We Will Stop Femicide is a platform started in 2010 by the relatives of families of women who were murdered in Turkey. It keeps a tracker of all the femicides in the country, and provides legal aid for vulnerable women.
Turkey is no stranger to gender violence or femicide, a hate crime committed against women. In fact, a study conducted by Hacettepe University Institute of Population Studies in 2014 reveals that 38 percent of ever-married women reported having been subjected to lifetime physical and/or sexual violence by their husbands or intimate partners, meaning that women are often unsafe in their own homes. This has only gotten worse during the lockdown, as at least 18 women have been killed across Turkey, 12 of them at home.

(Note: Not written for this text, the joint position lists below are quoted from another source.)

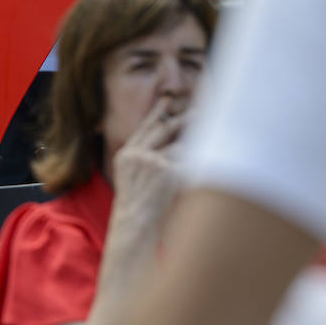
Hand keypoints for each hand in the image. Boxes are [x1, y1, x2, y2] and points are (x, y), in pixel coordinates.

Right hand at [110, 97, 185, 219]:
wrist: (135, 223)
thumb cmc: (138, 203)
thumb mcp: (130, 175)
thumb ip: (143, 155)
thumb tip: (166, 134)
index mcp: (126, 154)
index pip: (144, 127)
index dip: (157, 113)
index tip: (167, 100)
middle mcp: (137, 154)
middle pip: (164, 129)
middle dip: (183, 120)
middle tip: (199, 112)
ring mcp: (152, 162)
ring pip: (180, 148)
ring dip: (190, 154)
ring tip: (195, 161)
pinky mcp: (167, 172)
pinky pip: (187, 164)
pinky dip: (192, 170)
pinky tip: (191, 180)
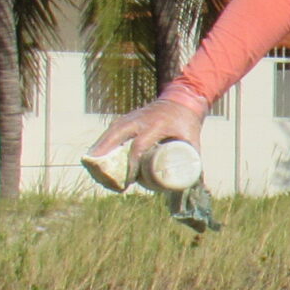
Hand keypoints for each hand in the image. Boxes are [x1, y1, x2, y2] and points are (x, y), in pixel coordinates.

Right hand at [83, 94, 204, 190]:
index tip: (128, 182)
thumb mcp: (193, 141)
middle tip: (103, 178)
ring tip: (92, 169)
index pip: (139, 146)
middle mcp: (140, 119)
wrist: (182, 100)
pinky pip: (110, 131)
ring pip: (110, 133)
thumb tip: (197, 190)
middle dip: (106, 157)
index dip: (132, 165)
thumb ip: (194, 164)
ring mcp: (131, 117)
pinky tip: (93, 156)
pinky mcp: (126, 118)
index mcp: (157, 125)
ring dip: (99, 150)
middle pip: (117, 137)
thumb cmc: (187, 124)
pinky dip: (101, 143)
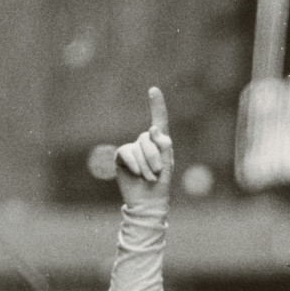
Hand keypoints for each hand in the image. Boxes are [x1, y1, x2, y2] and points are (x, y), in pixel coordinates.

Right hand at [114, 86, 174, 212]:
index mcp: (160, 142)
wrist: (147, 200)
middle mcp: (145, 142)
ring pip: (139, 148)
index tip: (153, 89)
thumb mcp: (167, 163)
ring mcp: (133, 148)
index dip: (156, 105)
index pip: (159, 121)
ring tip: (149, 178)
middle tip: (157, 174)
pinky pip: (126, 153)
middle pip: (149, 139)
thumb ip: (164, 145)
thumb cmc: (161, 182)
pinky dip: (134, 165)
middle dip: (155, 158)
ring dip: (147, 166)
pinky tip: (137, 174)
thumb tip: (153, 129)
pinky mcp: (121, 156)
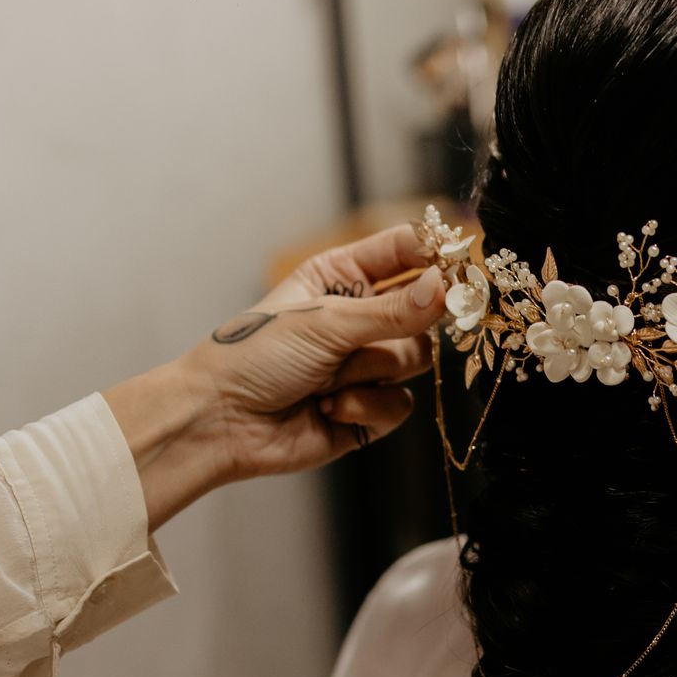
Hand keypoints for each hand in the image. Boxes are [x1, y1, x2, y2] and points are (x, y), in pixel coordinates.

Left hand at [104, 225, 446, 528]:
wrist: (219, 422)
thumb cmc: (256, 356)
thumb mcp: (326, 321)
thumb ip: (393, 310)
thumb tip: (446, 289)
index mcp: (343, 278)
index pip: (404, 253)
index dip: (434, 257)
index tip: (458, 264)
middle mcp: (360, 318)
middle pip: (423, 311)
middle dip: (411, 323)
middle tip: (408, 322)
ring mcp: (365, 365)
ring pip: (414, 360)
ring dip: (372, 370)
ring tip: (328, 378)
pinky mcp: (368, 411)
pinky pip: (400, 405)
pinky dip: (367, 408)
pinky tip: (327, 409)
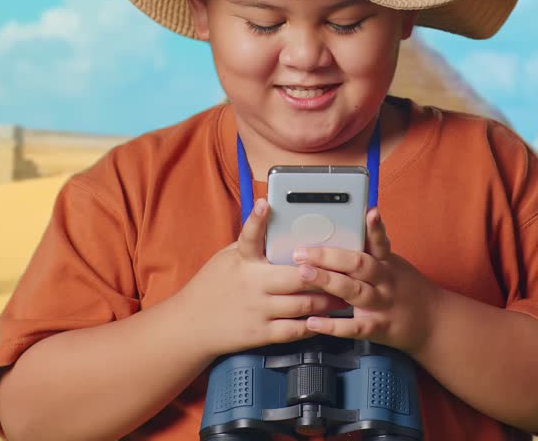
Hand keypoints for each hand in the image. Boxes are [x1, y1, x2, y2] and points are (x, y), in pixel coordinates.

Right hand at [174, 198, 350, 357]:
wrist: (191, 325)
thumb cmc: (213, 286)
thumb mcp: (226, 259)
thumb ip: (250, 245)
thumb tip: (273, 222)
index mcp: (241, 262)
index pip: (249, 237)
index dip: (257, 219)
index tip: (265, 204)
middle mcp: (251, 284)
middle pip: (297, 277)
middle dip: (324, 275)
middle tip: (346, 270)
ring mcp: (258, 310)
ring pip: (303, 305)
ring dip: (327, 300)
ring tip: (344, 294)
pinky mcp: (261, 334)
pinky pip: (295, 330)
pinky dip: (314, 325)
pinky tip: (326, 319)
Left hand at [291, 208, 440, 353]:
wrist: (433, 322)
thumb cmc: (406, 289)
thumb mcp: (395, 265)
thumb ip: (372, 251)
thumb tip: (347, 229)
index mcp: (388, 264)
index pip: (380, 242)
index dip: (374, 227)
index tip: (369, 211)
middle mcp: (386, 282)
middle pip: (360, 264)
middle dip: (329, 256)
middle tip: (302, 251)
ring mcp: (383, 305)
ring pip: (355, 291)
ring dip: (328, 281)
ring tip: (304, 274)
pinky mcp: (379, 328)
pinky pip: (355, 327)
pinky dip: (333, 326)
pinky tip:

This is why the women of Turkey are calling out for enforcement of the Istanbul Convention, a human rights treaty signed in Istanbul, Turkey, specifically aimed at preventing and combating violence against women. This is especially significant now as the ruling Justice and Development Party (AKP) and President Erdogan have raised doubts about the Istanbul Convention due to its encouragement of homosexuality and consequent ‘destruction of family values’. The AKP has refused to rule out the possibility of leaving the Istanbul Convention, much to the anger of feminists across Turkey who have raised their voices in protest.
“The Istanbul Convention protects women from domestic violence. Leaving the Istanbul Convention will empower and encourage men to commit violence on women,” explains Melek Onder.
But the major problem, she acknowledges, is the patriarchy and the fact that there are very few women in power, compared to the men. Though the number has improved over the past 10 years. She admitted that while #womenforwomen is not from Turkey, it has given them a reach all throughout the world. Women in Poland, Greece and other countries have extended their support to the women of Turkey. And so she believes that the national and international pressure will stop Turkey from leaving the Istanbul Convention. And while the struggle against domestic violence doesn’t end there, it’s a start towards moving towards building a safer world for women.